How artificial intelligence will affect the elections in a few decades

OpenAI disrupts covert influence operations: How Russian spammers and Chinese spammouflage are going to lose their foot in political information censorship

“These operations may be using new technology, but they’re still struggling with the old problem of how to get people to fall for it,” said Ben Nimmo, principal investigator on OpenAI’s intelligence and investigations team.

“You can generate the content, but if you don’t have the distribution systems to land it in front of people in a way that seems credible, then you’re going to struggle getting it across,” Nimmo said. That dynamic playing out is what we are seeing here.

He said that while artificial intelligence can give some benefits to threat actors, such as increasing the volume of what they can produce and improving translations, it does not help them overcome their main challenge of distribution.

OpenAI only disrupted use of Artificial Intelligence-generated content. “This wasn’t a case of giving up on human generation and shifting to AI, but of mixing the two,” Nimmo said.

In the past three months, OpenAI banned accounts linked to five covert influence operations, which it defines as “attempt[s] to manipulate public opinion or influence political outcomes without revealing the true identity or intentions of the actors behind them.”

The Russian network that was banned was focused on sending junk mail to Telegram. It used Openai tools to develop a program that automatically posted on Telegram, and also generated comments on its accounts on the app. Like Doppelganger, the operation’s efforts were broadly aimed at undermining support for Ukraine, via posts that weighed in on politics in the U.S. and Moldova.

The Spamouflage accounts used AI to debug code for a website targeting Chinese dissidents, to analyze social media posts, and to research news and current events. Some posts from fake Spamouflage accounts only received replies from other fake accounts in the same network.

Both Doppelganger and Spamouflage used OpenAI tools to generate comments in multiple languages that were posted across social media sites.
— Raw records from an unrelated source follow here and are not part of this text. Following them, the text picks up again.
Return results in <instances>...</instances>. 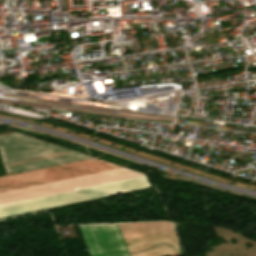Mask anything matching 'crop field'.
Returning a JSON list of instances; mask_svg holds the SVG:
<instances>
[{
	"label": "crop field",
	"mask_w": 256,
	"mask_h": 256,
	"mask_svg": "<svg viewBox=\"0 0 256 256\" xmlns=\"http://www.w3.org/2000/svg\"><path fill=\"white\" fill-rule=\"evenodd\" d=\"M130 256H158L179 250L168 222L117 224ZM116 224L79 226L91 256H129Z\"/></svg>",
	"instance_id": "crop-field-2"
},
{
	"label": "crop field",
	"mask_w": 256,
	"mask_h": 256,
	"mask_svg": "<svg viewBox=\"0 0 256 256\" xmlns=\"http://www.w3.org/2000/svg\"><path fill=\"white\" fill-rule=\"evenodd\" d=\"M0 154L8 172L54 166L88 156L19 133L0 137ZM120 167L90 159L0 178V192ZM143 174L120 167L33 187L0 193V205L100 185ZM149 187L144 176L0 206V218Z\"/></svg>",
	"instance_id": "crop-field-1"
}]
</instances>
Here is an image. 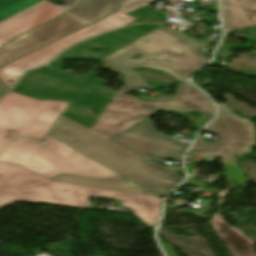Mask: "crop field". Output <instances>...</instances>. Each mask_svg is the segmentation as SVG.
I'll return each instance as SVG.
<instances>
[{
    "label": "crop field",
    "instance_id": "obj_7",
    "mask_svg": "<svg viewBox=\"0 0 256 256\" xmlns=\"http://www.w3.org/2000/svg\"><path fill=\"white\" fill-rule=\"evenodd\" d=\"M68 102L39 101L13 91L0 100V128L43 141Z\"/></svg>",
    "mask_w": 256,
    "mask_h": 256
},
{
    "label": "crop field",
    "instance_id": "obj_2",
    "mask_svg": "<svg viewBox=\"0 0 256 256\" xmlns=\"http://www.w3.org/2000/svg\"><path fill=\"white\" fill-rule=\"evenodd\" d=\"M200 44L184 34L166 28H158L123 49L102 59L110 69L120 71L125 77V85L135 90L148 85L131 69L150 66L170 70L180 81L202 67L208 58L195 50L207 45ZM135 53L143 54L137 62L128 61Z\"/></svg>",
    "mask_w": 256,
    "mask_h": 256
},
{
    "label": "crop field",
    "instance_id": "obj_8",
    "mask_svg": "<svg viewBox=\"0 0 256 256\" xmlns=\"http://www.w3.org/2000/svg\"><path fill=\"white\" fill-rule=\"evenodd\" d=\"M156 0H122L120 11L70 35L45 48H42L20 60H17L0 69V78L10 88L14 86L22 72L37 68L57 56L65 48L85 40L98 33L120 28L129 24L135 18L126 13L140 8Z\"/></svg>",
    "mask_w": 256,
    "mask_h": 256
},
{
    "label": "crop field",
    "instance_id": "obj_24",
    "mask_svg": "<svg viewBox=\"0 0 256 256\" xmlns=\"http://www.w3.org/2000/svg\"><path fill=\"white\" fill-rule=\"evenodd\" d=\"M0 256H29L24 251L8 249L0 242Z\"/></svg>",
    "mask_w": 256,
    "mask_h": 256
},
{
    "label": "crop field",
    "instance_id": "obj_4",
    "mask_svg": "<svg viewBox=\"0 0 256 256\" xmlns=\"http://www.w3.org/2000/svg\"><path fill=\"white\" fill-rule=\"evenodd\" d=\"M45 145L16 135L0 161L23 165L43 176L61 174L117 182L124 179L67 145L47 136Z\"/></svg>",
    "mask_w": 256,
    "mask_h": 256
},
{
    "label": "crop field",
    "instance_id": "obj_17",
    "mask_svg": "<svg viewBox=\"0 0 256 256\" xmlns=\"http://www.w3.org/2000/svg\"><path fill=\"white\" fill-rule=\"evenodd\" d=\"M52 179L58 182L68 183V184L82 185V186L115 190V191L128 192V193L141 194V195H148V196H154V197L159 196V194L152 192L146 188L139 187L138 185L126 179L119 181L117 183L86 179V178H80V177H73V176H67V175H61Z\"/></svg>",
    "mask_w": 256,
    "mask_h": 256
},
{
    "label": "crop field",
    "instance_id": "obj_10",
    "mask_svg": "<svg viewBox=\"0 0 256 256\" xmlns=\"http://www.w3.org/2000/svg\"><path fill=\"white\" fill-rule=\"evenodd\" d=\"M143 156L180 160L190 143L175 141L157 133L149 120L113 139Z\"/></svg>",
    "mask_w": 256,
    "mask_h": 256
},
{
    "label": "crop field",
    "instance_id": "obj_3",
    "mask_svg": "<svg viewBox=\"0 0 256 256\" xmlns=\"http://www.w3.org/2000/svg\"><path fill=\"white\" fill-rule=\"evenodd\" d=\"M97 74H71L47 66L26 73L13 91L37 99L72 101L64 116L91 129L114 96ZM105 89L108 90L105 92ZM97 110L90 115L87 109Z\"/></svg>",
    "mask_w": 256,
    "mask_h": 256
},
{
    "label": "crop field",
    "instance_id": "obj_16",
    "mask_svg": "<svg viewBox=\"0 0 256 256\" xmlns=\"http://www.w3.org/2000/svg\"><path fill=\"white\" fill-rule=\"evenodd\" d=\"M211 224L217 236L227 245L233 256H256L253 241L236 228L225 223L221 215L213 214Z\"/></svg>",
    "mask_w": 256,
    "mask_h": 256
},
{
    "label": "crop field",
    "instance_id": "obj_1",
    "mask_svg": "<svg viewBox=\"0 0 256 256\" xmlns=\"http://www.w3.org/2000/svg\"><path fill=\"white\" fill-rule=\"evenodd\" d=\"M49 136L136 184L166 195L183 177L61 116Z\"/></svg>",
    "mask_w": 256,
    "mask_h": 256
},
{
    "label": "crop field",
    "instance_id": "obj_25",
    "mask_svg": "<svg viewBox=\"0 0 256 256\" xmlns=\"http://www.w3.org/2000/svg\"><path fill=\"white\" fill-rule=\"evenodd\" d=\"M8 88L0 81V97L8 92Z\"/></svg>",
    "mask_w": 256,
    "mask_h": 256
},
{
    "label": "crop field",
    "instance_id": "obj_13",
    "mask_svg": "<svg viewBox=\"0 0 256 256\" xmlns=\"http://www.w3.org/2000/svg\"><path fill=\"white\" fill-rule=\"evenodd\" d=\"M64 6L45 1L0 24V46L87 0H65Z\"/></svg>",
    "mask_w": 256,
    "mask_h": 256
},
{
    "label": "crop field",
    "instance_id": "obj_6",
    "mask_svg": "<svg viewBox=\"0 0 256 256\" xmlns=\"http://www.w3.org/2000/svg\"><path fill=\"white\" fill-rule=\"evenodd\" d=\"M120 6L121 0H89L1 46L0 65L118 11Z\"/></svg>",
    "mask_w": 256,
    "mask_h": 256
},
{
    "label": "crop field",
    "instance_id": "obj_15",
    "mask_svg": "<svg viewBox=\"0 0 256 256\" xmlns=\"http://www.w3.org/2000/svg\"><path fill=\"white\" fill-rule=\"evenodd\" d=\"M227 31L256 26V0H221Z\"/></svg>",
    "mask_w": 256,
    "mask_h": 256
},
{
    "label": "crop field",
    "instance_id": "obj_20",
    "mask_svg": "<svg viewBox=\"0 0 256 256\" xmlns=\"http://www.w3.org/2000/svg\"><path fill=\"white\" fill-rule=\"evenodd\" d=\"M42 0H0V21Z\"/></svg>",
    "mask_w": 256,
    "mask_h": 256
},
{
    "label": "crop field",
    "instance_id": "obj_11",
    "mask_svg": "<svg viewBox=\"0 0 256 256\" xmlns=\"http://www.w3.org/2000/svg\"><path fill=\"white\" fill-rule=\"evenodd\" d=\"M217 105L219 108L217 119L204 130L218 134L219 142H202L203 136H199L193 147L251 148L255 144L254 124L232 114L229 107L223 104Z\"/></svg>",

The Russian network uses Artificial Intelligence to translate Russian articles into English and French and also to post them on their Facebook page.

That includes two operations well known to social media companies and researchers: Russia’s Doppelganger and a sprawling Chinese network dubbed Spamouflage.

Experts know that generative AI is poised to drastically change the information landscape, but we’re still learning how exactly that will happen. Problems that have long plagued tech platforms—like mis- and disinformation, scammy or hateful content—are likely to be amplified, despite the guardrails that companies say they’ve put in place.

In her research, the network would use real-seeming Facebook profiles to post articles, often around divisive political topics. “The actual articles are written by generative AI,” she says. “And mostly what they’re trying to do is see what will fly, what Meta’s algorithms will and won’t be able to catch.”

But influence campaigns on social media often innovate over time to avoid detection, learning the platforms and their tools, sometimes better than the employees of the platforms themselves. The initial campaigns may be small or ineffective, but they seem to be still in the experiment stage, according to Jessica Walton, a researcher with the CyberPeace Institute.

AI as a Force of Disinformation: OpenAI’s Report on Artificial Intelligence and its Use to Expose Discrimination in China, Iran, and Israel

OpenAI’s report is the first of its kind from the company, which has swiftly become one of the leading players in AI. ChatGPT has gained more than 100 million users since its public launch in November 2022.

Bad actors have used OpenAI’s tools, which include ChatGPT, to generate social media comments in multiple languages, make up names and bios for fake accounts, create cartoons and other images, and debug code.

Artificial intelligence is being used to influence the public in Russia, China, Iran and Israel, according to a new report.

And while it’s a modest relief that these actors haven’t mastered generative AI to become unstoppable forces for disinformation, it’s clear that they’re experimenting, and that alone should be worrying.

In other cases, ChatGPT was used to create code and content for websites and social media. There was a case whereSpamoflauge tried to create a site for people in the Chinese diaspora who were critical of the country’s government.

Taken altogether, the report paints a picture of several relatively ineffective campaigns with crude propaganda, seemingly allaying fears that many experts have had about the potential for this new technology to spread mis- and disinformation, particularly during a crucial election year.